For approaches were no application traffic balancing mechanism exists, instead of using storage mirroring or having a stand-by server. I would recommend the usage of automatic provisioning, in case where storage mirroring no longer you will have to pay all the time the infrastructure costs of the secondary site. With this automation you will only pay it when you deploy the server in a disaster recovery situation. In you are using stand-by servers, the question will be how long it takes you to provision an instance of that server. If this provisioning time is higher than your RTO ( recovery time objective) a stand by image should be used in case not, automatic provisioning should be use as this will save the infrastructure costs of having resources at the secondary site.
When we look at the database layer our ultimate goal should be to apply the same concepts of the web and application layer. Have an automated way to scale horizontally the database tier but this solution continues to remain an elusive goal in most of the cases if we are using relational databases which is the type of database most commonly used.
In my previous post, the three mechanisms proposed for the disaster recovery of this layer were storage mirroring, so mirroring and application based mirroring. Let’s examine each on of them and see how a cloud solution affects them.
Storage mirroring may be possible in private cloud solutions but in public cloud solutions it’s not common to have this possibility. A fiber channel connection is required between multiple sites and the connectivity between sites in cloud environments is normally only IP network. If you are using one public cloud provider this may be resolved by the provider but if we are using multiple cloud providers the only connectivity option available will be trough IP network so in most scenarios this option may not be possible.
Host-based mirroring may be possible in private cloud solutions and public cloud solutions. As I have mentioned in the previous paragraph if for host based mirroring a fibre channel communication is required it may be an issue. If host based mirroring does not require fiber channel communication this solution can be used in cloud environments.
Application-based mirroring is a solution where the replication of the data is done at the application level and the requirements between the servers replicating is IP network connectivity between them. This type of solutions allows database servers to have a master database which is the active database and various subordinates (servers where the data is being replicated). These subordinates can be in different sites in different cloud solutions of different providers or at the same site, so you may have four copies of the database with the same data in four different cloud solutions. This was not possible in traditional scenarios where having a third site for a couple of servers had a high infrastructure costs because of the floor spacing, cooling and energy, but with cloud computing this is possible as the infrastructure of having some servers in public cloud environment is more economical.

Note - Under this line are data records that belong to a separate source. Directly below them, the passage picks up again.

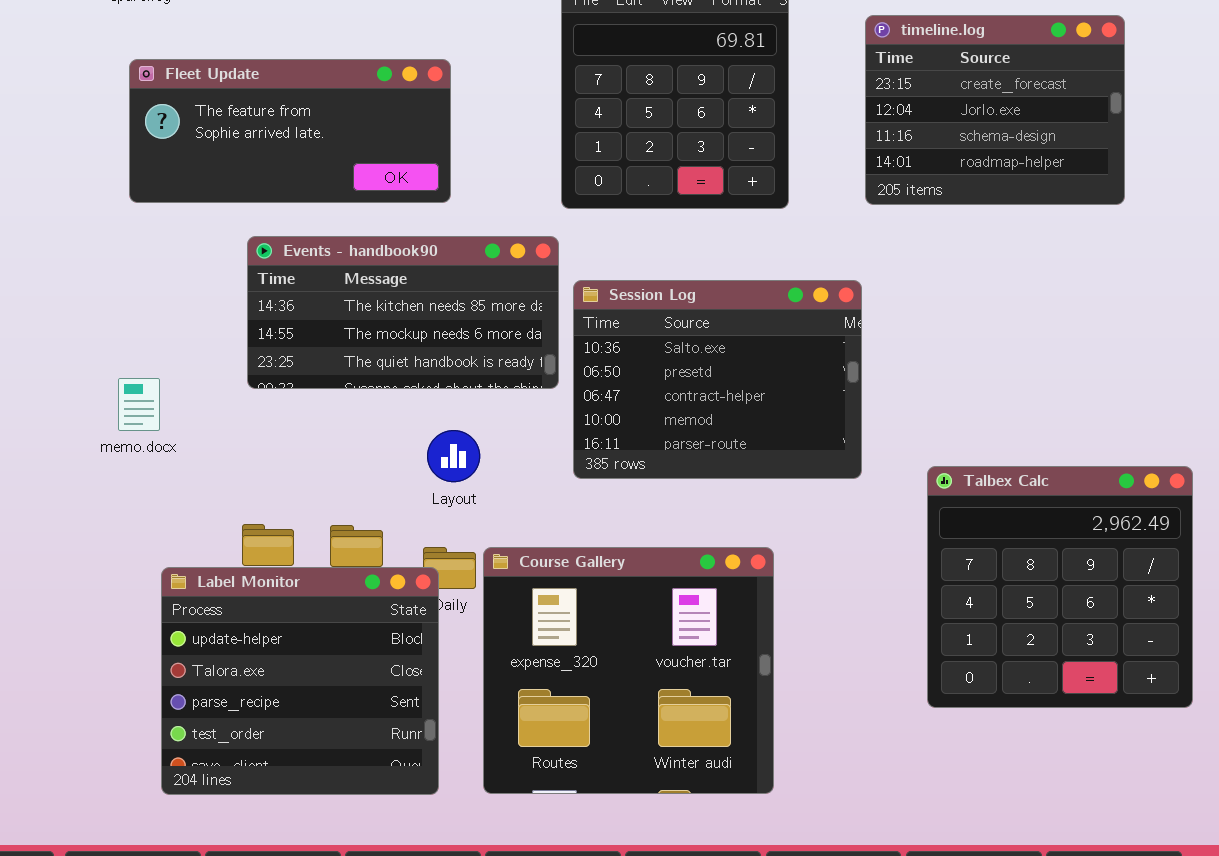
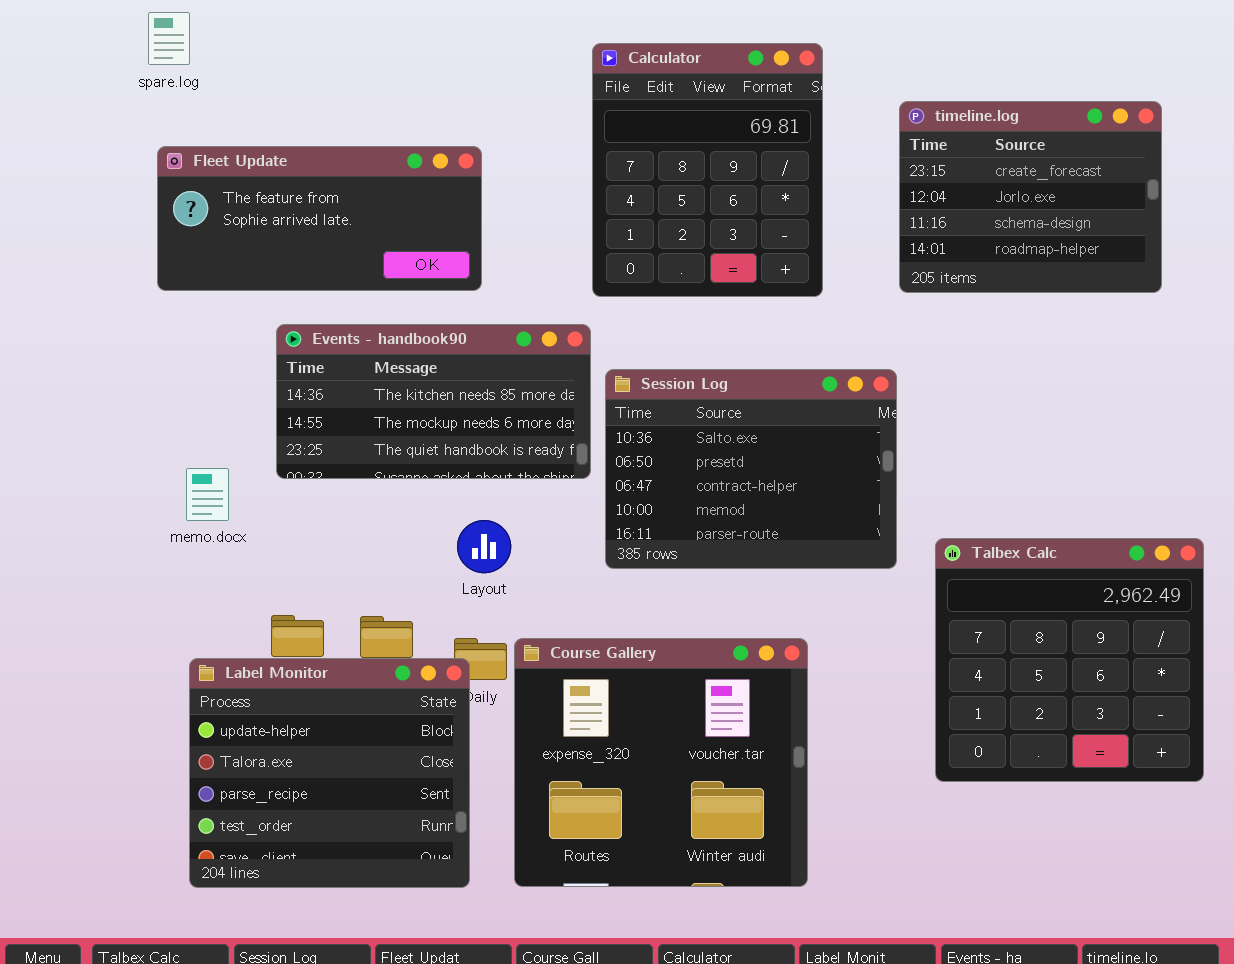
memo.docx: [118,378,160,431] -> [186,468,229,521], moved
Talbex Calc: [927,466,1193,708] -> [935,538,1204,782], moved

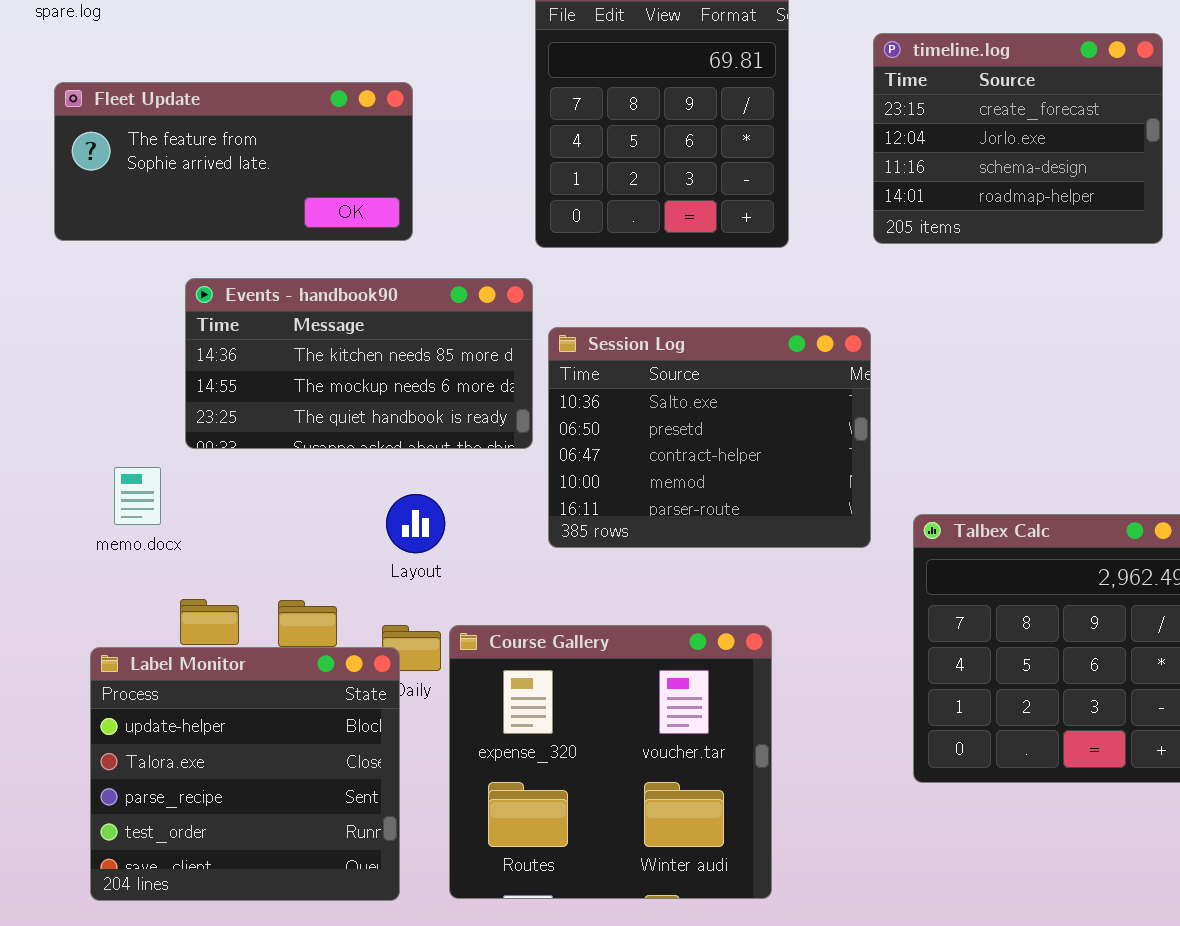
memo.docx: [186,468,229,521] -> [114,467,161,525], moved

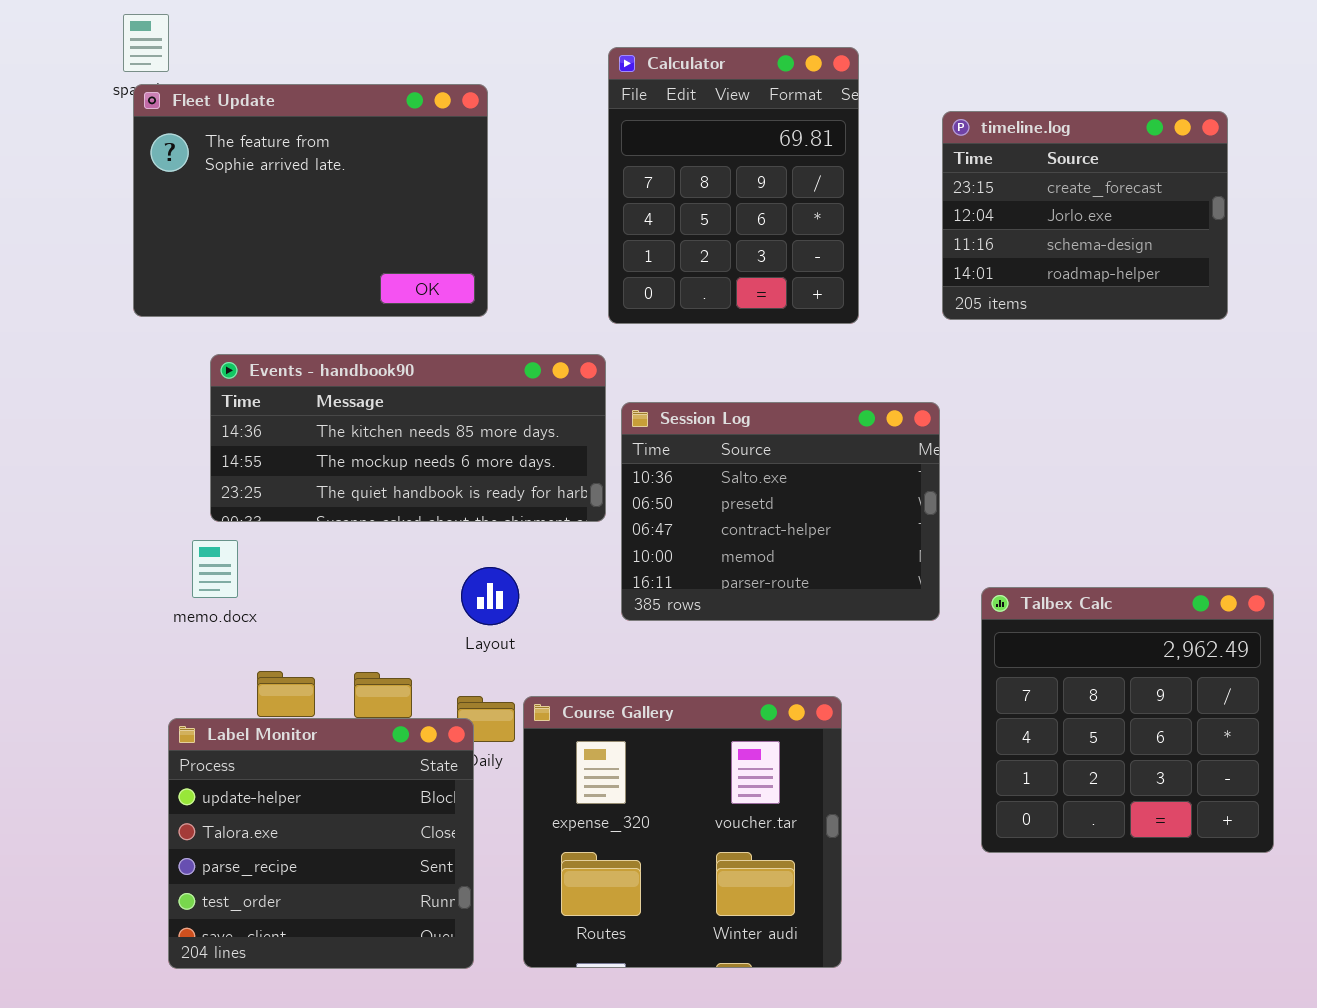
Fleet Update: [54,82,413,241] -> [133,84,488,317], resized
Events - handbook90: [185,278,533,449] -> [210,354,606,522], resized

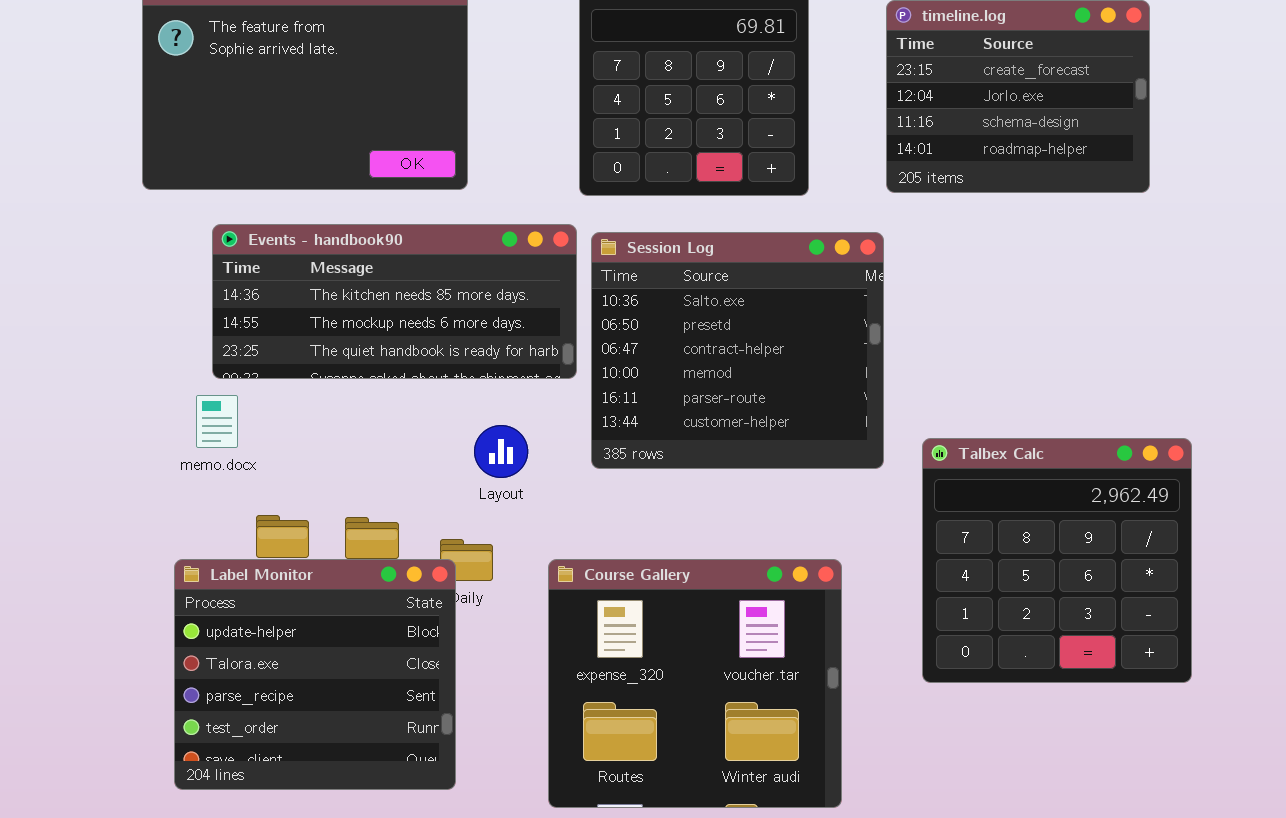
Session Log: [621,402,940,621] -> [591,232,884,469], resized
Layout: [461,567,519,625] -> [474,425,528,478], moved
Course Gallery: [523,696,842,968] -> [548,559,842,808], moved

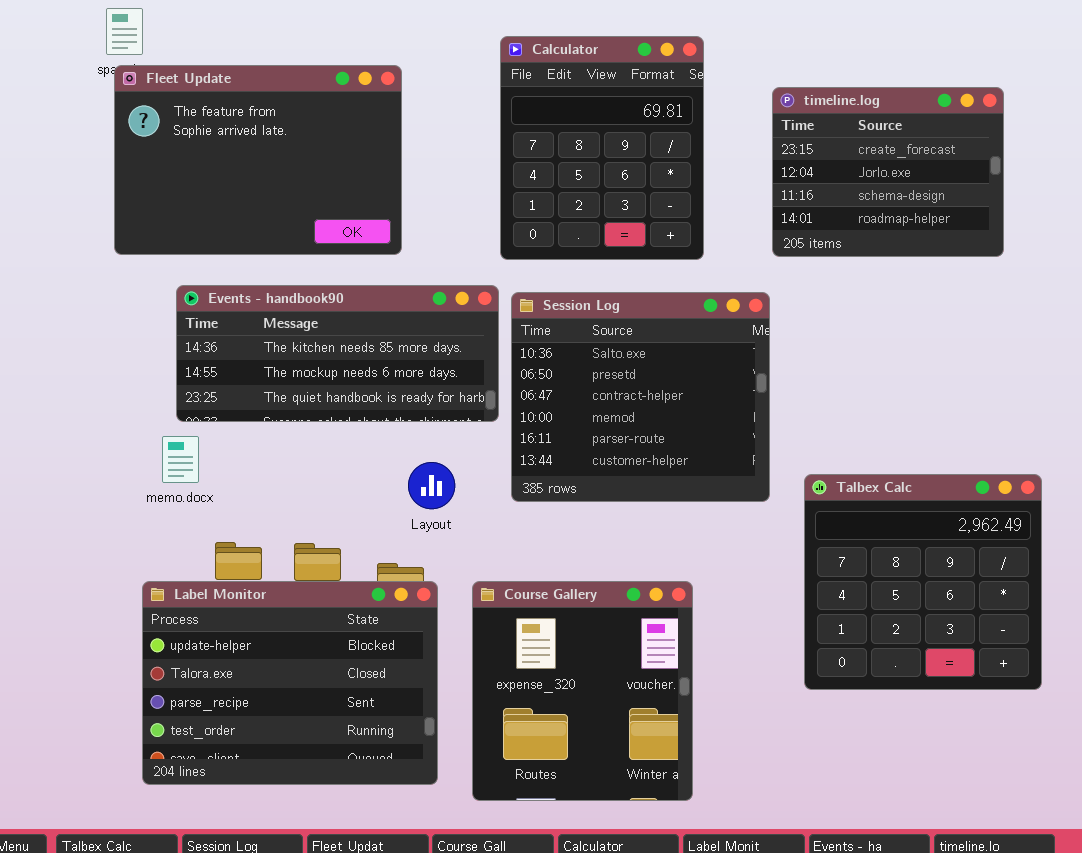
Label Monitor: [174,559,456,790] -> [142,581,438,785], resized
Course Gallery: [548,559,842,808] -> [472,581,693,801], resized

Another advantage of this type of solution is that subordinate databases can be used in a read-only mode. By adding an additional layer between the application and database a mechanism could be used to send write requests to the master and the read requests to the subordinates, this would make your database layer work in a more effective manner. By offloading application traffic from the master and using the secondary databases.
These are not the only mechanisms available for these three layers and these ways of resolving disaster recovery are not the only ones but they do cover a big part of the cases I have seen. Every architecture needs to do a deep analysis to see which the best strategy for their disaster recovery is.
As a summary, I have two final recommendations for disaster recovery solutions. First, have an automated way for deploying your servers; this will allow you to move from the benefits of auto scaling and the ability to migrate cloud servers between different providers. Second try to base any replication mechanism using IP network as this would allow you the highest flexibility when choosing where to place your cloud workload.